Throughout World War II, the BSA responded to 69 government requests for assistance. Scouts collected 210,000 tons of scrap metal, 590,000 tons of wastepaper, and enough milkweed floss to make nearly 2 million life jackets. They distributed millions of government posters, created 184,000 victory gardens, and planted nearly 2 million trees to replace those harvested for the war effort. The Scouts were so effective that the War Department stopped one wastepaper drive when storage facilities were overwhelmed.


When Japanese Americans were sent to internment camps during World War II, Scouting went with them. Cub Scout packs and Boy Scout troops flourished in all 10 internment camps, although conditions made some Scout activities—like the 14-mile hike required for the First Class rank—all but impossible.

As the 1940s opened, Irving Berlin created the God Bless America Foundation, donating all royalties from performances of his most famous song to the Boy Scouts and Girl Scouts. Today, those royalties benefit a BSA local council in New York.


Locally

In 1942 the Tribe of Manatee was dissolved and Calusa Lodge Order of the Arrow established to take its place.

World War II, with its food-rationing, brought many new problems to the running of summer camp at Flying Eagle. Each camper had to bring his ration book and a quarter pound of sugar. No one could be found to serve as a camp cook, so the Scout Executive’s wife assumed the duties, in spite of the fact that she had a 15-month-old baby to look after. She probably had no problem finding a baby sitter!

Buying food for the camp involved removing exactly so many blue stamps and so many red stamps from each camper’s ration book. Then, armed with a bag full of these stamps, trips to every store in every town within a ten-mile radius, she was lucky if she found the items in the quantity she needed to feed the camp population.

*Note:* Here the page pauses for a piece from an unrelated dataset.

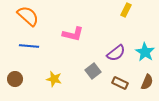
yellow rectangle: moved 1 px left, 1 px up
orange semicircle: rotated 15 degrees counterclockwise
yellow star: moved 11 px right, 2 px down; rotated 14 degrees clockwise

Since the Manatee River flowed through the camp it was only natural that group swimming and other aquatic activities be conducted there. However, when an epidemic of dysentery broke out in 1939, it was determined that the water in the Manatee was polluted and the river was closed to swimming. It remained closed until the summer of 1942. Summer camp in 1940 was held at Myakka State Park, and at Bear Point on Lake Childs near the town of Lake Placid in 1941.
The Manatee Health Department cleared the river for swimming for the 1942 Summer Camp, but it was again condemned for swimming in 1943. That year Sunny Land held its summer camp at Camp Flaming Arrow.

This perennial problem caused the Council to begin explorations to construct a swimming pool for Camp Flying Eagle. Their efforts culminated in May 1959 when the Burgstiner Construction Company broke ground for the new pool.

Electricity finally came to CFE in 1947, and in 1949 Sunny Land Council and Calusa Lodge hosted the Area J (entire state of Florida) Order of the Arrow Section conference.